Long-form is genuinely hard. WER roughly doubles or triples on long-form vs short-form for the same backend. The Qwen rows on TED-LIUM and CORAAL look catastrophic, but see the footnote — those numbers reflect a pre-fix configuration plus a transformers-backend cost cliff at the 20-min chunk boundary, not a Qwen model limitation.
Moonshine is English-only and short-form-only by design. N/A cells are intentional — Moonshine is the right choice for ≤30s English on CPU.

Reproduce: python benchmarks/bench_multi_dataset.py --all then --collect. Per-combo JSONs land in benchmarks/results/; runs are resumable.

Requirements

Python 3.10 or greater
No FFmpeg required (audio decoded via soundfile/numpy)
GPU optional (all backends work on CPU; CUDA gives 2-50x speedup)

Installation

pip install sonic-scribe[parakeet]      # Fastest + best WER (CC-BY-4.0)
pip install sonic-scribe[moonshine]     # Best CPU option (MIT)
pip install sonic-scribe[whisper]       # faster-whisper / CTranslate2 (MIT)
pip install sonic-scribe[qwen]          # Multilingual champion (Apache-2.0)
pip install sonic-scribe[hf-whisper]    # PyTorch Whisper, supports encoder hooks (MIT)
pip install sonic-scribe[all]           # All backends

For GPU acceleration with Parakeet:

pip install sonic-scribe[parakeet-gpu]  # includes CUDA 12 wheels

Usage

Simplest possible

import sonic_scribe

result = sonic_scribe.transcribe("meeting.wav")
print(result.text)

SonicScribe auto-detects installed backends and picks the best one.

Choose a backend

from sonic_scribe import Engine

engine = Engine(backend="parakeet", device="cuda")
result = engine.transcribe("podcast.mp3", language="en")

print(result.text)
print(f"Duration: {result.duration:.1f}s")
for seg in result.segments:
    print(f"  [{seg.start:.1f}s → {seg.end:.1f}s] {seg.text}")

Long-form audio (podcasts, lectures, meetings)

SonicScribe automatically handles audio of any length.

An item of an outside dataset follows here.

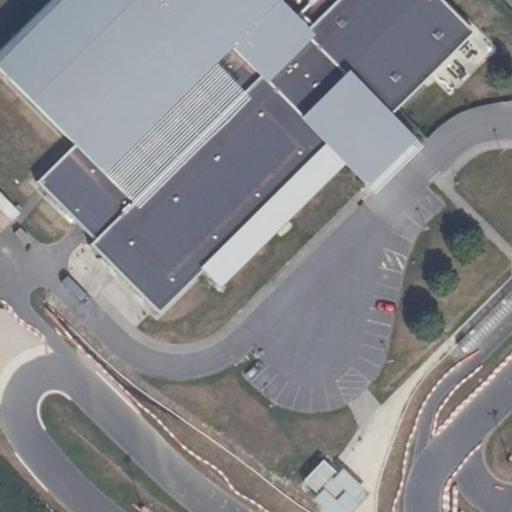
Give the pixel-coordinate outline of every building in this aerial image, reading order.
[(49,0),(0,53),(0,62),(77,138),(39,176),(97,234),(93,238),(162,307),(333,133),(329,129),(369,89),(389,108),(473,23),(452,0),(49,0)] [(431,72),(454,92),(486,56),(463,36),(431,72)] [(0,196),(0,230),(17,213),(0,196)] [(384,462),(349,430),(329,451),(364,483),(384,462)] [(322,456),(296,485),(324,511),(347,511),(364,494),(322,456)]
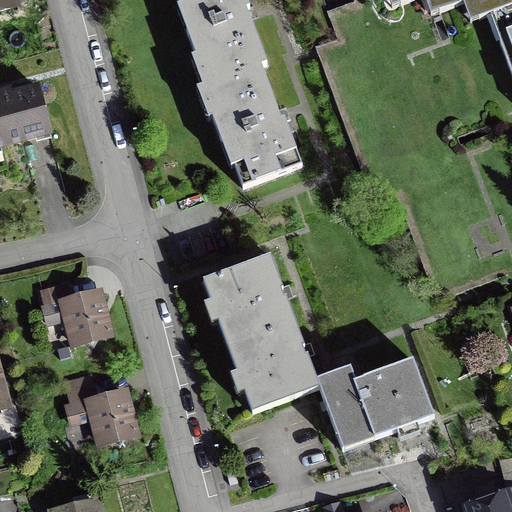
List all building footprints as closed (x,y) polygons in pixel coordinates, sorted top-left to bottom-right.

Parakeet, faster-whisper, HF Whisper, and Qwen all support long-form transcription out of the box:

engine = Engine(backend="parakeet", device="cuda")
result = engine.transcribe("2hour_lecture.mp3")  # just works
print(f"{len(result.segments)} segments transcribed")

Word-level timestamps

result = engine.transcribe("audio.wav", word_timestamps=True)
for seg in result.segments:
    for word in seg.words:
        print(f"[{word.start:.2f}s → {word.end:.2f}s] {word.word}")

Hotwords / prompt injection

Guide the model with domain-specific vocabulary (whisper and hf_whisper backends):

result = engine.transcribe("meeting.wav", initial_prompt="SonicScribe, PyTorch, RTFx")

Batch transcription

Process multiple files in one GPU pass for maximum throughput:

files = ["clip1.wav", "clip2.wav", "clip3.wav", "clip4.wav"]
results = engine.transcribe_batch(files, language="en")
# Qwen: 4.4x faster than sequential
# HF Whisper: 2.3x faster than sequential

Parallel file processing

Process many files across threads (different from GPU batching):

results = engine.transcribe_files(["a.wav", "b.wav", "c.wav", "d.wav"], workers=4)

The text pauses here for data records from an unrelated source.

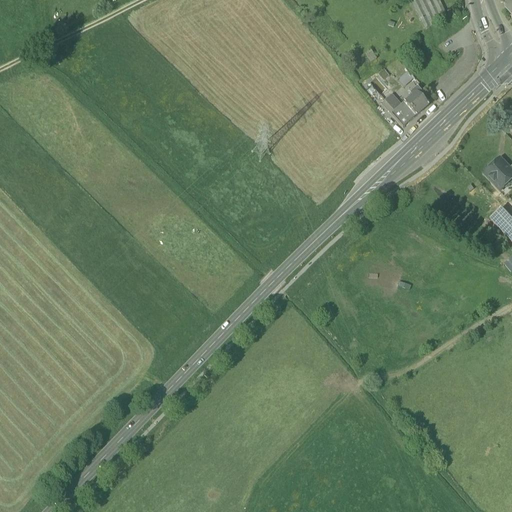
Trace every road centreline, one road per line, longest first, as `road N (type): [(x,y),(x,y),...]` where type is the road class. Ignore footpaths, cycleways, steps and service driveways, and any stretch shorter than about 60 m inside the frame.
road 1 (secondary): [(510,62),(278,276),(51,511)]
road 2 (track): [(141,0),(0,69)]
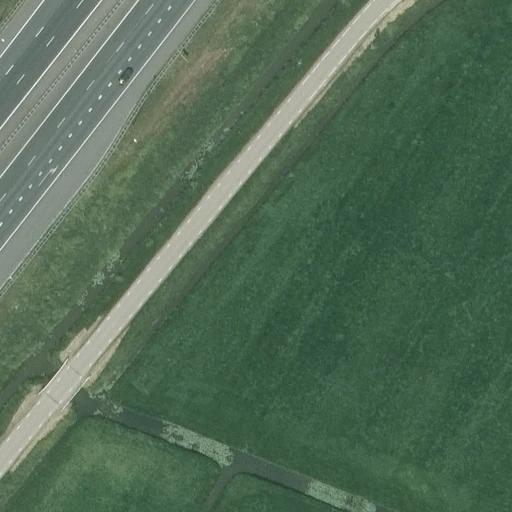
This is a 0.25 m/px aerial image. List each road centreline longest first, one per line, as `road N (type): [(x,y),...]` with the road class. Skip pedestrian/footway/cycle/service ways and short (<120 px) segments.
road 1 (tertiary): [(0,459),(389,0)]
road 2 (motorway): [(0,209),(164,0)]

Speaker diarization (who said what)

Add speaker labels to transcribed segments via pyannote.audio 4.0 as a post-process pipeline stage. Works on top of any backend; turns plain transcription into speaker-attributed dialogue:

from sonic_scribe import Engine
from sonic_scribe.optimizations import DiarizationStage, DiarizationConfig, Pipeline

pipeline = Pipeline(stages=[
    DiarizationStage(DiarizationConfig(num_speakers=2, hf_token="hf_xxx")),
])
engine = Engine(backend="parakeet", device="cuda", pipeline=pipeline)
result = engine.transcribe("meeting.wav")

for seg in result.segments:
    print(f"[{seg.speaker_id}] {seg.start:.1f}s-{seg.end:.1f}s: {seg.text}")
# Output:
# [SPEAKER_00] 0.5s-2.1s: Welcome to the meeting.
# [SPEAKER_01] 2.4s-4.0s: Thanks for having me.

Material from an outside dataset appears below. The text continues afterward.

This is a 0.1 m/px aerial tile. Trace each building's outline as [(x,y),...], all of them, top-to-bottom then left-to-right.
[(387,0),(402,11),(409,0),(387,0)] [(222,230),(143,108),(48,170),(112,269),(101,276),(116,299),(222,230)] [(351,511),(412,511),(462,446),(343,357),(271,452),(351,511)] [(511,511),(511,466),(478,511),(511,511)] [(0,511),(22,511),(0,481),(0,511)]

Install with pip install "sonic-scribe[diarization]". The pyannote/speaker-diarization-community-1 model is gated; accept the license at https://huggingface.co/pyannote/speaker-diarization-community-1 and pass an HF read token via hf_token= (or set HF_TOKEN in the environment).

Uses pyannote 4.0's exclusive diarization timeline (one speaker per frame) by default for clean ASR alignment. Set use_exclusive=False in DiarizationConfig to expose overlapping-speech turns instead.

Punctuation restoration + truecasing

ASR output is typically lowercased and unpunctuated. Add a PunctuationStage to fix this automatically (47 languages via punctuators ONNX model):

from sonic_scribe.optimizations import Pipeline, PunctuationStage

pipeline = Pipeline(stages=[PunctuationStage()])
engine = Engine(backend="moonshine", pipeline=pipeline)
result = engine.transcribe("audio.wav")
# Input:  "hello world how are you"
# Output: "Hello world, how are you?"

Install with pip install "sonic-scribe[punctuation]".

Export to SRT / VTT / JSON

result = engine.transcribe("lecture.wav")
print(result.to_srt())   # SRT subtitle format
print(result.to_vtt())   # WebVTT subtitle format
print(result.to_json())  # structured JSON

Async streaming (real-time)

Get partial transcripts as audio comes in — sub-500ms first-partial latency:

import asyncio
from sonic_scribe.streaming import (
    StreamingConfig, transcribe_stream,
    PartialTranscript, FinalSegment,
)

async def live_transcribe(audio_frames):
    engine = Engine(backend="hf_whisper", device="cuda")
    backend = engine.backend
    config = StreamingConfig(chunk_seconds=4.0)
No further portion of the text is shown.